_Work to be completed:_
In the copy, every record below must appear exactly as given, and no picture may appear.

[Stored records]
__________

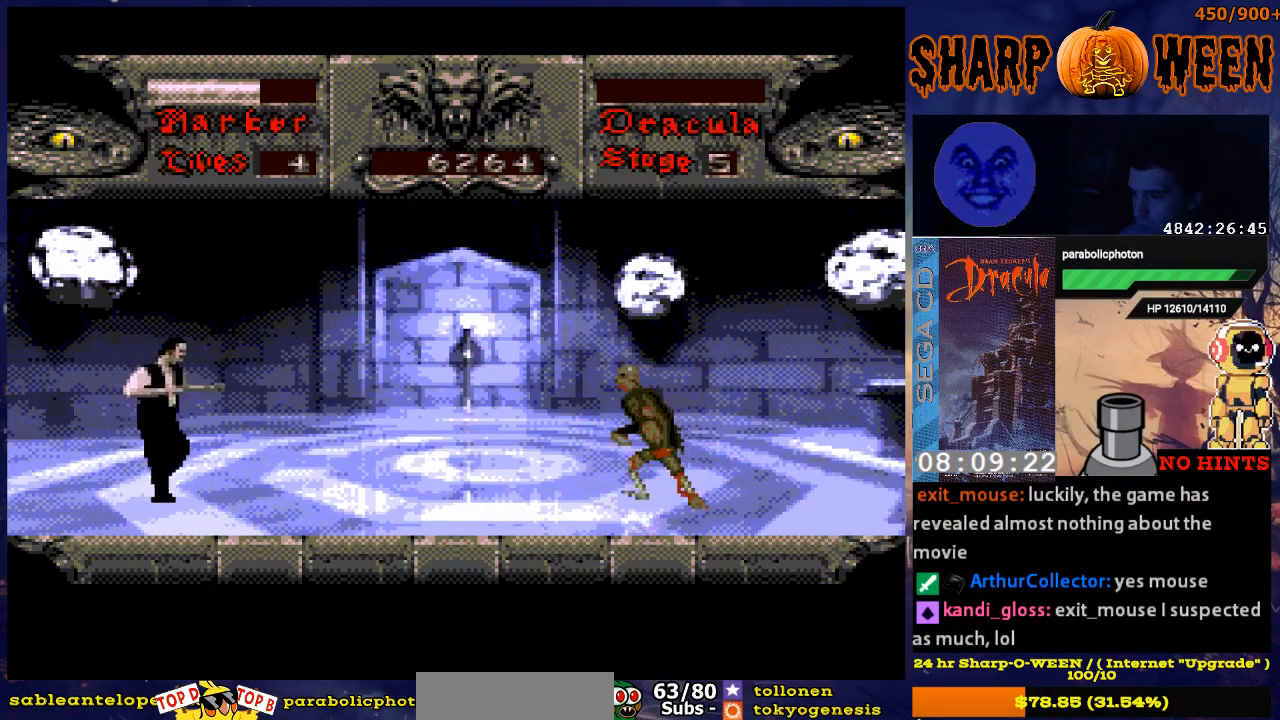
{"buttons": ["DPAD_RIGHT"], "events": []}
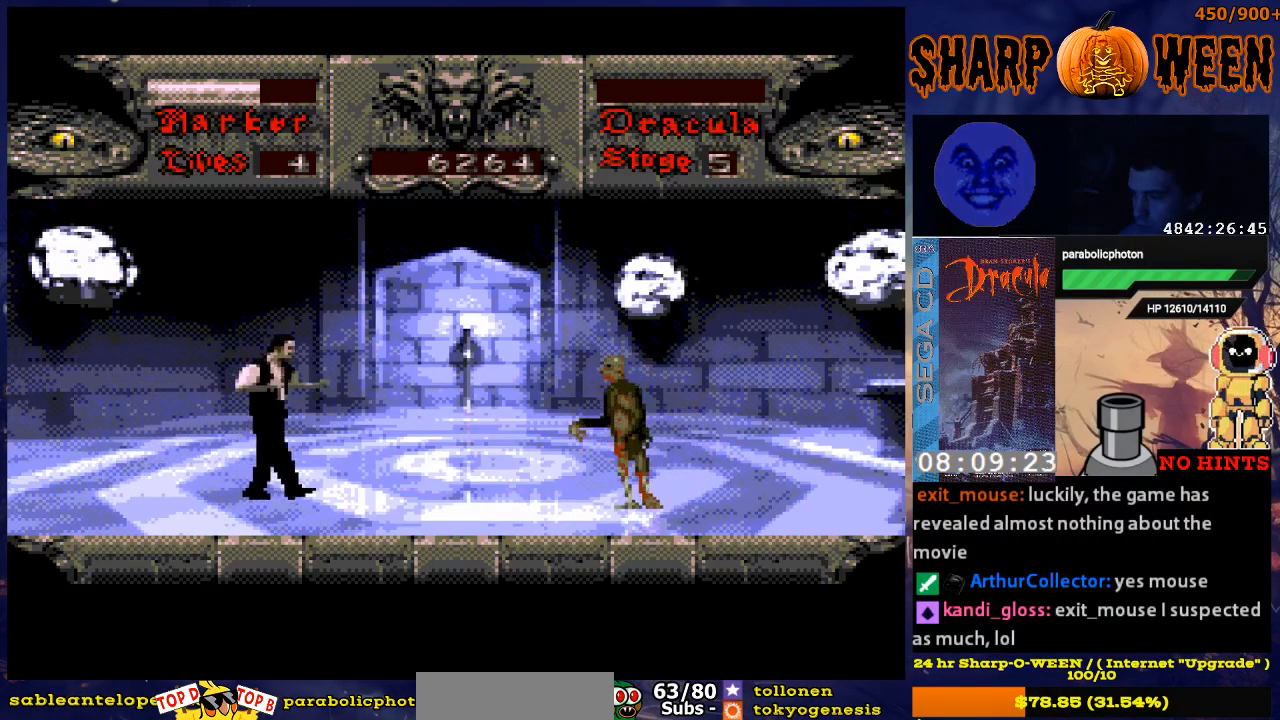
{"buttons": ["DPAD_RIGHT"], "events": []}
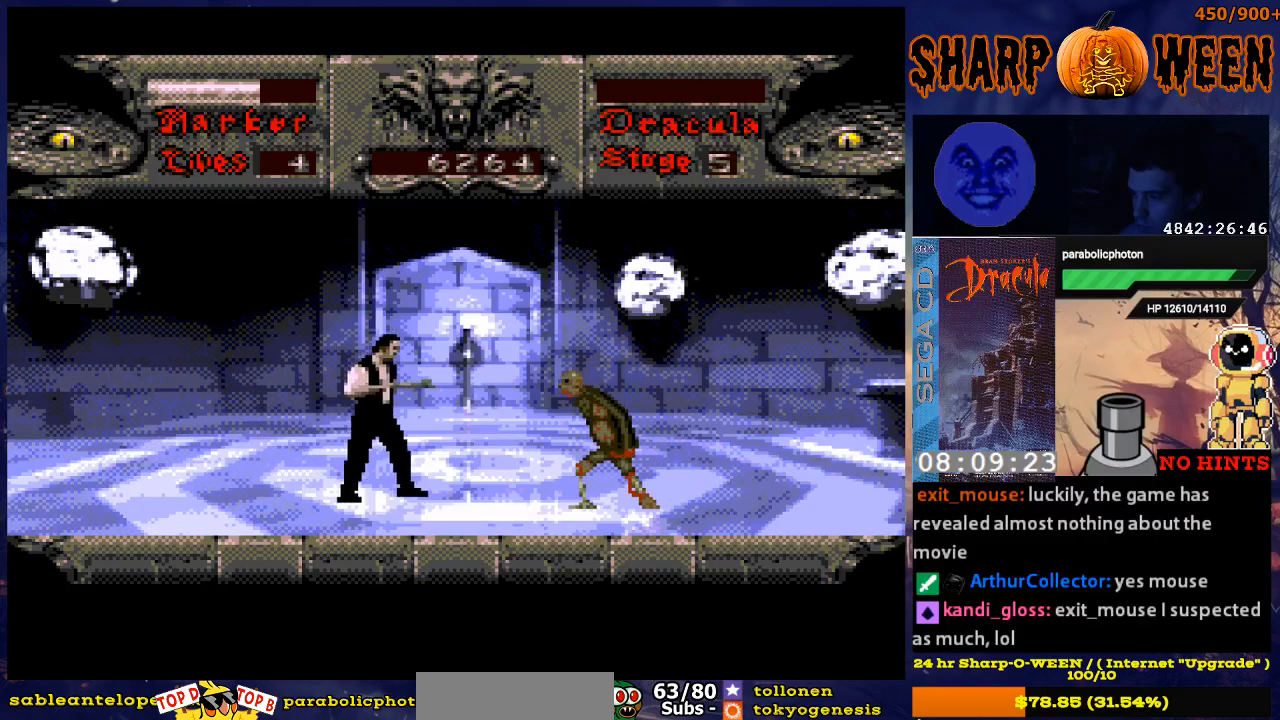
{"buttons": ["DPAD_DOWN"], "events": [[218, "DPAD_RIGHT", "up"], [268, "DPAD_DOWN", "down"]]}
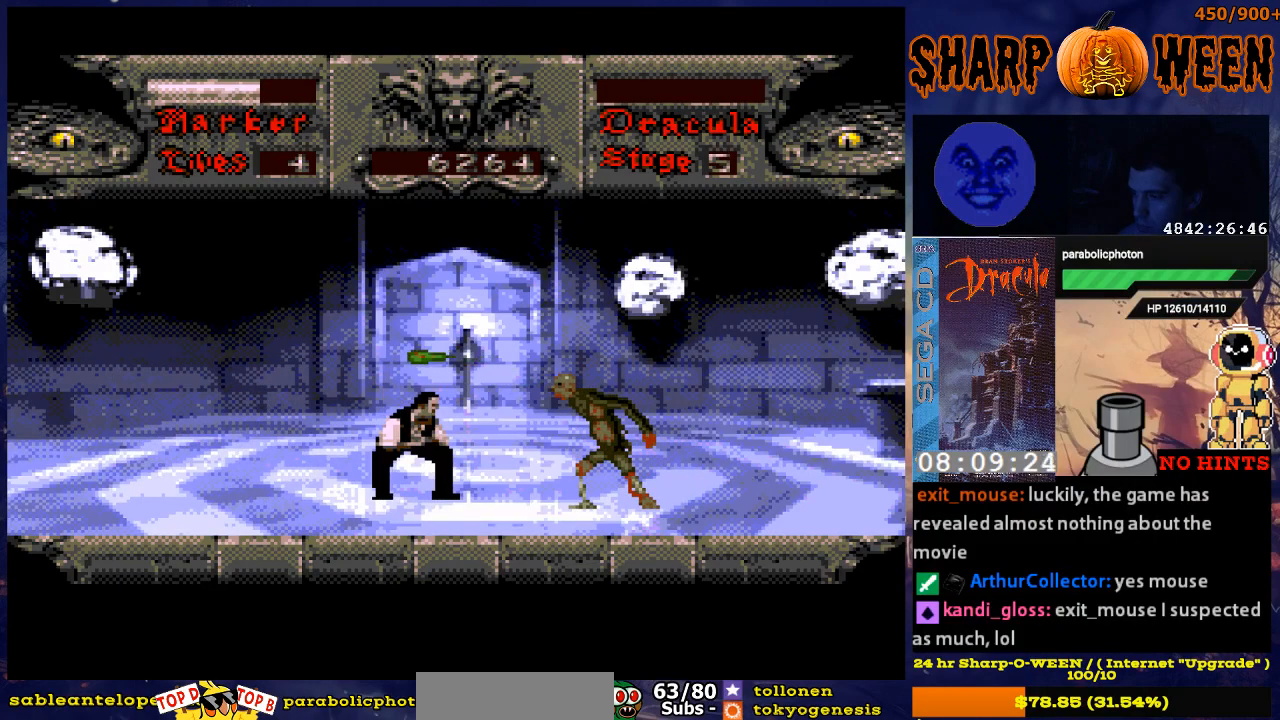
{"buttons": ["DPAD_DOWN"], "events": [[284, "DPAD_DOWN", "up"], [502, "DPAD_DOWN", "down"]]}
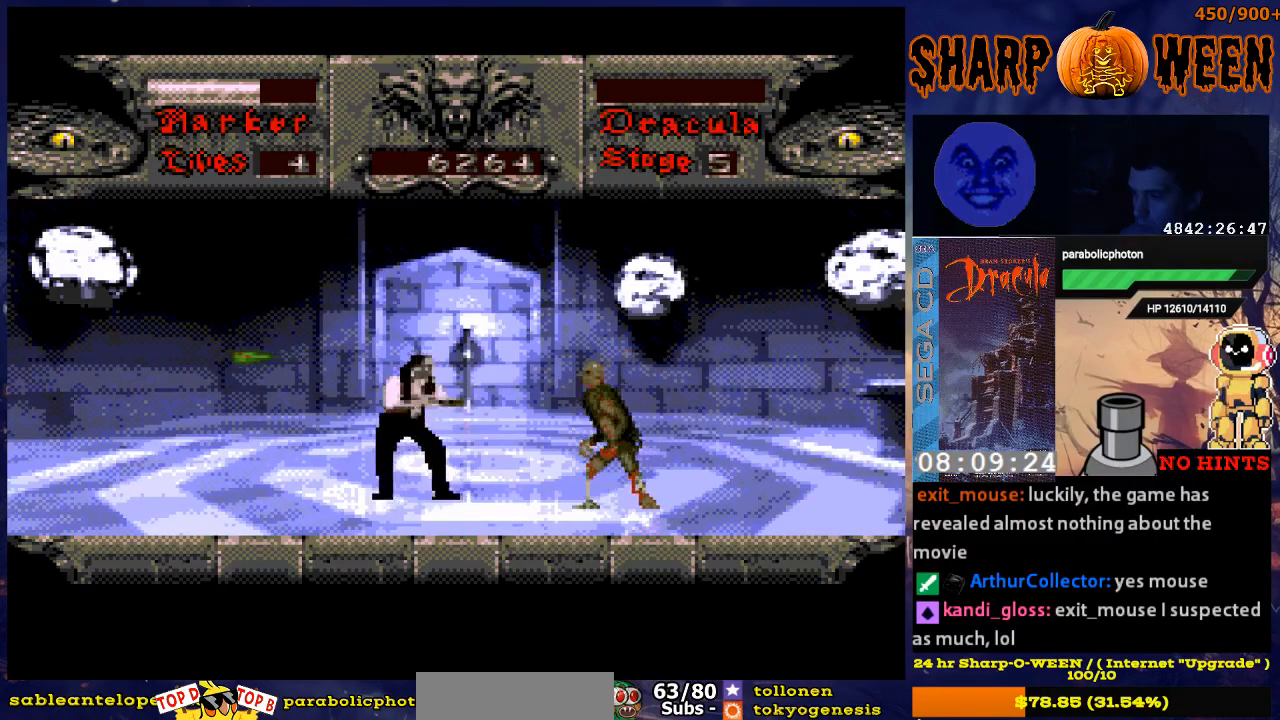
{"buttons": ["DPAD_DOWN"], "events": []}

__________

_Written solution:_
{"buttons": ["DPAD_RIGHT"], "events": []}
{"buttons": ["DPAD_RIGHT"], "events": []}
{"buttons": ["DPAD_DOWN"], "events": [[218, "DPAD_RIGHT", "up"], [268, "DPAD_DOWN", "down"]]}
{"buttons": ["DPAD_DOWN"], "events": [[284, "DPAD_DOWN", "up"], [502, "DPAD_DOWN", "down"]]}
{"buttons": ["DPAD_DOWN"], "events": []}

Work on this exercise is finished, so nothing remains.